-- Begin SUPPLIED DATA --
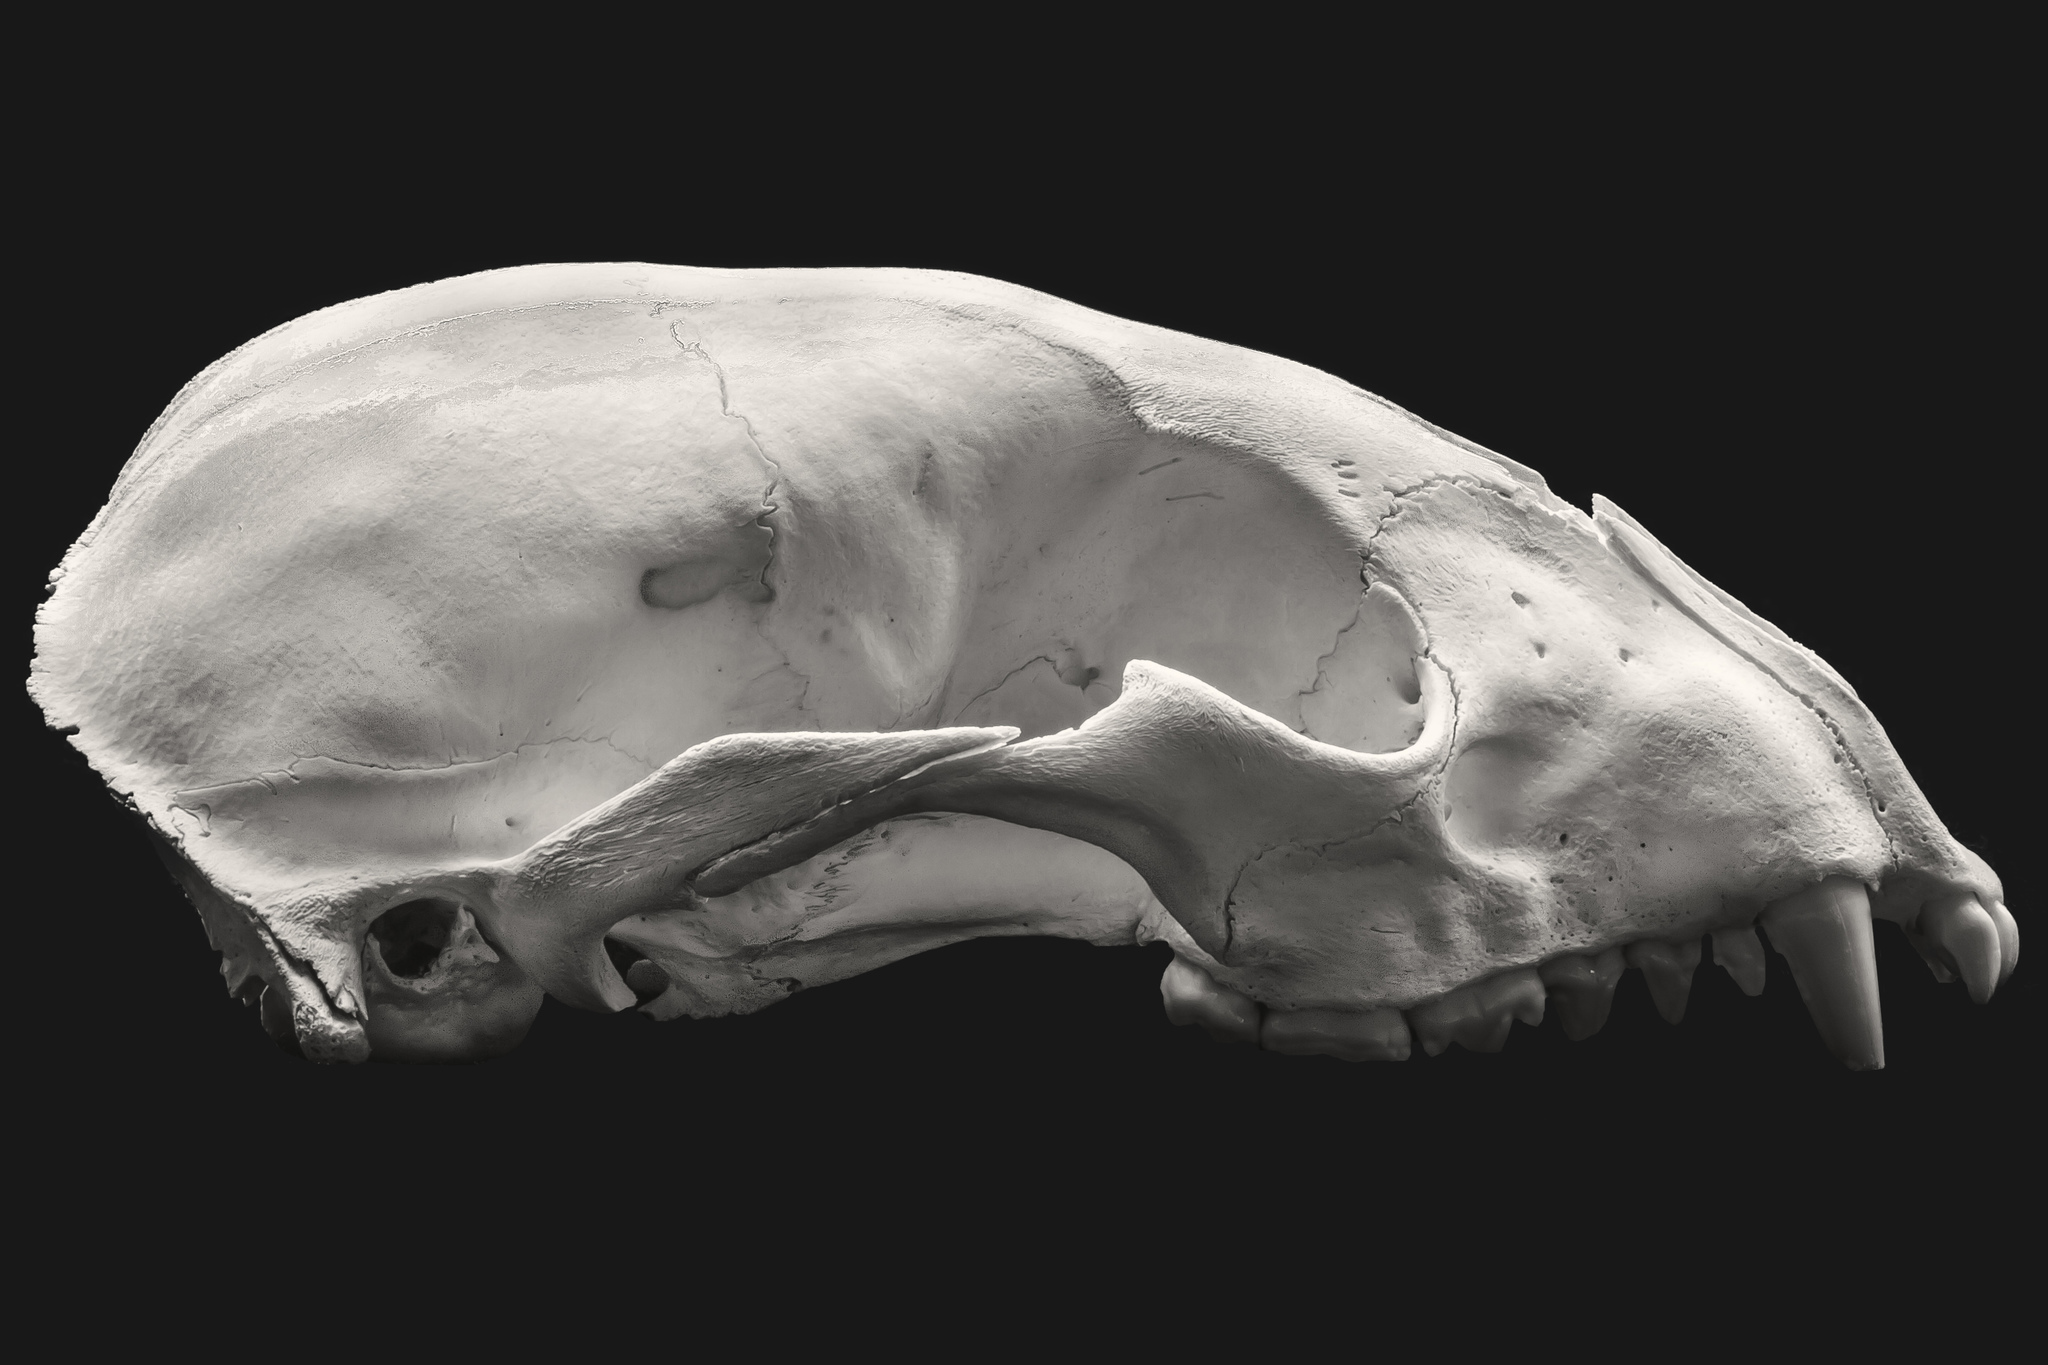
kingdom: Animalia
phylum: Chordata
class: Mammalia
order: Carnivora
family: Procyonidae
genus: Procyon
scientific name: Procyon lotor
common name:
-- End SUPPLIED DATA --
# SET TASK
Copy out verbatim the stretch of the items from the line containing "order: Carnivora" through the final line of the items, including both.

# TASK OUTPUT
order: Carnivora
family: Procyonidae
genus: Procyon
scientific name: Procyon lotor
common name:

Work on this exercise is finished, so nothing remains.